Indie artist Arugula Oglethorpe writes characters who deserve their own TV channel, or at least their own cartoon program in which to enact their weird and wacky adventures. Take the artist’s 2015 album, She in the Power: The Story of Rebecca Lynn, for example, in which Rebecca, typical teeny bopper high schooler and Richard Nixon’s granddaughter, gets caught up in boy-centric escapades and meets snowboys, boys who can hear period alarms, and porn recruiters.
Arugula Oglethorpe, is a moniker for Boston-based Nathaniel Cowper, who is a filmmaker and improv musician by day. Additionally, Arugula is Cowper’s one-person act, for which he writes, plays, and sings everything.
The artist’s Bandcamp page encourages the listener to “LISTEN AT FULL VOLUME FOR PREMIUM EXPERIENCE”. So, slapping on headphones and turning up the volume on the new Hester’s Licks EP at a decibel that wouldn’t completely destroy my hearing or draw angry stares from my co-workers, I did.
Arugula describes the new Hester’s Licks EP as “happy, spooky, and gunky”. To achieve these sounds, the artist plays a variety of keyboards, a Fender Stratocaster, an Epiphone acoustic guitar, and more quirky instruments like the xaphoon (a sax-recorder-clarinet hybrid) and various drainpipes and pieces of scrap metal.
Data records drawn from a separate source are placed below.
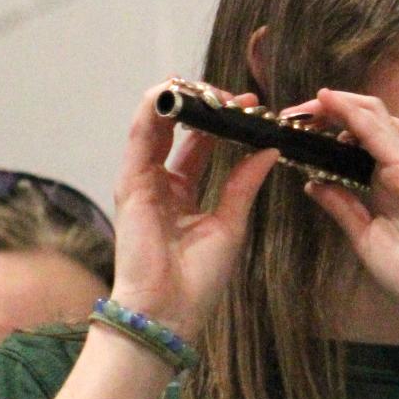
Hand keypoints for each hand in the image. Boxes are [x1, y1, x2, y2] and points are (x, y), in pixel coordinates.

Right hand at [108, 84, 280, 338]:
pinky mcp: (130, 182)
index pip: (200, 144)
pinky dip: (156, 108)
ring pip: (156, 123)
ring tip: (211, 86)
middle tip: (235, 92)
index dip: (224, 121)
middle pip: (177, 128)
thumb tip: (268, 150)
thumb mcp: (230, 224)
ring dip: (181, 98)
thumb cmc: (197, 280)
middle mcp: (159, 183)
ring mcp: (142, 180)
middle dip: (204, 103)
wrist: (169, 312)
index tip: (252, 105)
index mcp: (182, 195)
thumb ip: (243, 184)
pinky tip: (176, 90)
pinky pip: (141, 134)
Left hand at [295, 89, 398, 328]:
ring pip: (376, 116)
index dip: (327, 130)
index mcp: (383, 185)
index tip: (294, 131)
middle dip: (329, 111)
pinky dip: (354, 115)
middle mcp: (394, 169)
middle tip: (295, 115)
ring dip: (343, 104)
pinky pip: (380, 134)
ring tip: (312, 104)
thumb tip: (313, 183)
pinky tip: (330, 102)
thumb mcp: (365, 238)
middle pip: (365, 122)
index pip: (355, 143)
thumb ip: (342, 207)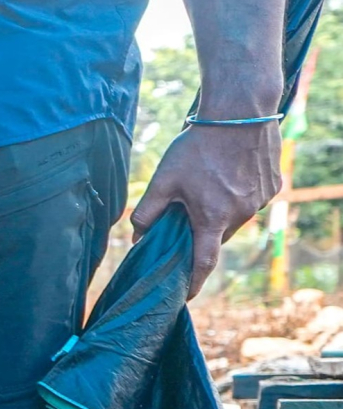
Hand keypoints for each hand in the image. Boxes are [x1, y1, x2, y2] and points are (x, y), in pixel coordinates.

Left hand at [135, 120, 282, 293]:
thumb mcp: (163, 181)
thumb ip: (147, 213)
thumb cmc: (197, 147)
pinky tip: (226, 174)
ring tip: (206, 188)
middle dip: (200, 234)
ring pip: (234, 218)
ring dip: (219, 213)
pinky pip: (250, 199)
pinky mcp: (272, 185)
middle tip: (186, 217)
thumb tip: (136, 236)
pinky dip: (236, 195)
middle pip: (216, 236)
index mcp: (212, 218)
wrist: (240, 113)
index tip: (185, 295)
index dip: (194, 282)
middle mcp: (241, 214)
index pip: (203, 262)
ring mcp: (260, 200)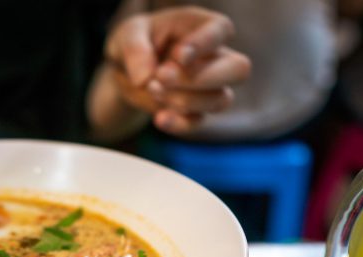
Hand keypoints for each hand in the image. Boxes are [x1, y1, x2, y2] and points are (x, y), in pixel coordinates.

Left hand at [99, 6, 250, 135]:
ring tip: (152, 88)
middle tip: (163, 77)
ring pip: (221, 100)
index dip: (204, 44)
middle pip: (239, 70)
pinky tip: (159, 119)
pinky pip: (198, 122)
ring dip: (185, 100)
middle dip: (202, 79)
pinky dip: (179, 124)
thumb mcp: (127, 35)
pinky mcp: (193, 111)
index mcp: (201, 26)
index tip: (178, 56)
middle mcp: (213, 56)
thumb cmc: (134, 42)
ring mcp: (208, 87)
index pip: (221, 30)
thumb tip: (146, 78)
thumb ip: (135, 49)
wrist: (123, 70)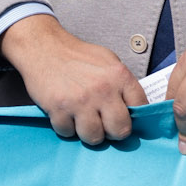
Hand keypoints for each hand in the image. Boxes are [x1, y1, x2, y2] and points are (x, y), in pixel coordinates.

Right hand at [0, 13, 147, 144]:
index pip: (141, 106)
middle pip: (120, 129)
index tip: (127, 119)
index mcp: (120, 76)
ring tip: (85, 122)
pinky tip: (67, 115)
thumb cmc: (78, 56)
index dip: (136, 117)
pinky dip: (67, 128)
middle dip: (114, 132)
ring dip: (90, 134)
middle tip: (106, 127)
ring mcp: (80, 101)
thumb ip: (121, 84)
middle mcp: (103, 90)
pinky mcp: (58, 109)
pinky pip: (68, 133)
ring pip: (94, 137)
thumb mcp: (109, 62)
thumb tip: (132, 108)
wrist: (44, 48)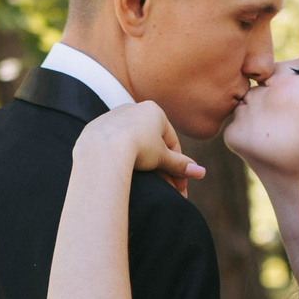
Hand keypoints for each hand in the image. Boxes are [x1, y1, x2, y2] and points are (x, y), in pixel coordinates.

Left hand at [78, 101, 206, 193]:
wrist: (102, 148)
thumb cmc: (138, 149)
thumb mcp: (163, 159)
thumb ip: (181, 165)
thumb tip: (202, 173)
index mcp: (154, 110)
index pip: (171, 141)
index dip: (177, 165)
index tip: (178, 186)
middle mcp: (133, 108)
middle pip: (151, 143)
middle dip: (159, 167)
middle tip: (164, 189)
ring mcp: (113, 116)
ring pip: (131, 143)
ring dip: (140, 161)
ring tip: (143, 183)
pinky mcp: (96, 127)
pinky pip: (112, 145)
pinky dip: (118, 157)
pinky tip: (121, 172)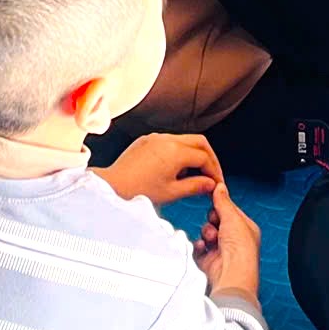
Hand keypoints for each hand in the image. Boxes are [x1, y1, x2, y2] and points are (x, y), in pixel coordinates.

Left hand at [94, 132, 220, 207]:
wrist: (111, 187)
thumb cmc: (139, 191)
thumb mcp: (172, 193)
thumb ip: (195, 186)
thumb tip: (211, 184)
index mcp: (176, 151)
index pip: (204, 157)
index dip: (214, 171)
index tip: (217, 184)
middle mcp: (167, 139)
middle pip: (200, 142)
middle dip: (209, 158)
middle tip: (212, 175)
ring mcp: (156, 137)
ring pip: (185, 140)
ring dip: (194, 155)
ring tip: (194, 176)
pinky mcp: (146, 140)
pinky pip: (170, 141)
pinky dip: (179, 152)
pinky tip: (176, 170)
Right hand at [194, 186, 260, 298]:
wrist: (231, 274)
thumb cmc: (240, 249)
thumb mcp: (232, 217)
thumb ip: (223, 201)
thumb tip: (220, 187)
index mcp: (246, 229)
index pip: (230, 211)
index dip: (221, 205)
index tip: (214, 198)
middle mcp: (235, 240)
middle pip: (216, 220)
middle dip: (213, 220)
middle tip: (216, 224)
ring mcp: (221, 251)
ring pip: (207, 232)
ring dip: (207, 233)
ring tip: (212, 239)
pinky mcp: (209, 261)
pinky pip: (199, 247)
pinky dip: (199, 246)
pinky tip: (204, 247)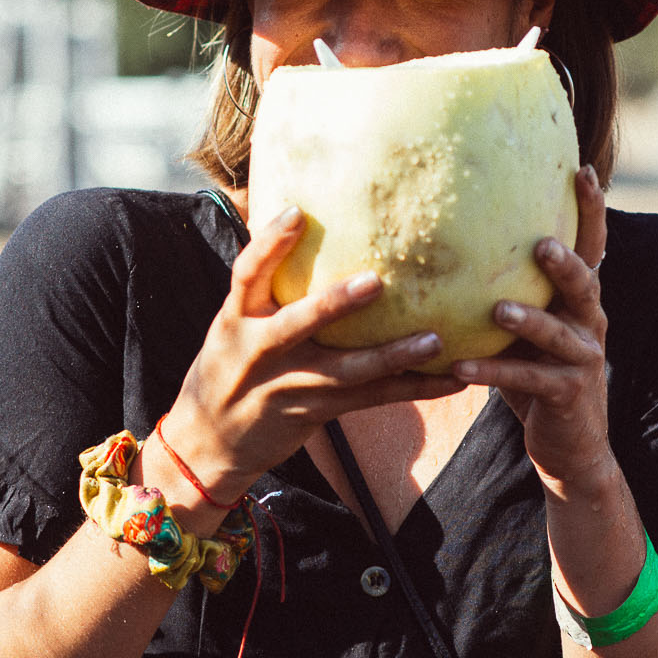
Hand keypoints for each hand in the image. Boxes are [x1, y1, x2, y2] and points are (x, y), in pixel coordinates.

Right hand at [161, 205, 464, 497]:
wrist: (207, 444)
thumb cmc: (227, 370)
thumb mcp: (231, 327)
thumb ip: (263, 291)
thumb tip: (295, 224)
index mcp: (236, 320)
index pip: (247, 274)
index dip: (269, 243)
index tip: (296, 212)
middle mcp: (259, 351)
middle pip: (299, 323)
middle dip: (335, 304)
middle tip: (377, 281)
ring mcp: (288, 385)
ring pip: (346, 371)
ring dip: (393, 356)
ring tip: (435, 342)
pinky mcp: (314, 412)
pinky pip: (370, 399)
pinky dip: (412, 389)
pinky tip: (451, 380)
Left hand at [452, 166, 612, 496]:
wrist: (569, 448)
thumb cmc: (536, 379)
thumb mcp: (524, 332)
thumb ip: (504, 294)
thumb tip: (451, 248)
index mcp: (580, 302)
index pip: (591, 248)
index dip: (591, 211)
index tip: (580, 170)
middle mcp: (589, 324)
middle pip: (584, 284)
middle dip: (565, 263)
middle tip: (541, 243)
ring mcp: (582, 360)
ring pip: (557, 334)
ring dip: (528, 319)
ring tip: (497, 308)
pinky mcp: (567, 395)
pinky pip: (529, 380)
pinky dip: (494, 373)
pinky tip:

What results from this atypical amalgamation is wonderfully weird poppy and catchy tunes rounded out with storytelling my old English professors would be proud of.
Hester’s Licks consists of 3 singles from an upcoming album and introduces martyr and prophet Mandy Maloney in the track, “Mandy Maloney Melts Into Wax”. Ms. Maloney is a poor, unfortunate soul who literally melts into a puddle on her way to work. Backed by soft lo-fi acoustic melodies, Mandy witnesses herself drip into goop (first her arms, then her torso) while being ridiculed by a group of passers-by. Sing-songy, like a children’s tune (but definitely not as inchoate), with lots of sweet-sounding rhyme, the track is a really cool distortion of an Aesop fable, altogether horrifying yet mesmerizing.
“Hazelnut Supreme” is a track that encapsulates both the sardonic lyricism and cross-genre musical oddities of both Ween and The Robot Ate Me. The first few riffs emulate something like stoner-rock, but quickly shifts into a warped synthy track mixed with xylophonic melodies. Arugula Oglethorpe’s vocal style on this one is assertive, almost mockingly so. Halfway between singing and rapping, Cowper speaks the lyrics:
America runs on Dunkin
But Dunkin runs on me
I met her in the back by the bathrooms
At a Louisiana Dollar Tree
Arugula Oglethorpe continues to poke fun at American culture throughout the track, and at one point equates the President’s Oval Office to (what I interpret to be) extreme sexual arousal from some form of teriyaki-flavored meat:
Things were hunky
And things were dory
As we swept across the nation
Pedestrian art shows, oval office, teriyaki masturbation
“Wooddreamhead” rounds out the EP, and is another lo-fi poppy tune that seamlessly switches styles in the midst of imagist lyricism. The cryptic lyric “Nothing was never anywhere/But not all things were nowhere/All the time” is one of many mysteries in this track, and hooks in the listener, who’s eagerly vying for answers. In keeping with the character theme, Arugula Oglethorpe introduces two new characters in this track: Hester and Jerome, a seemingly lackadaisical fellow. Hopefully Hester, Jerome, and Mandy will make appearances in future tracks of the upcoming album—its the least we could have if not a TV show.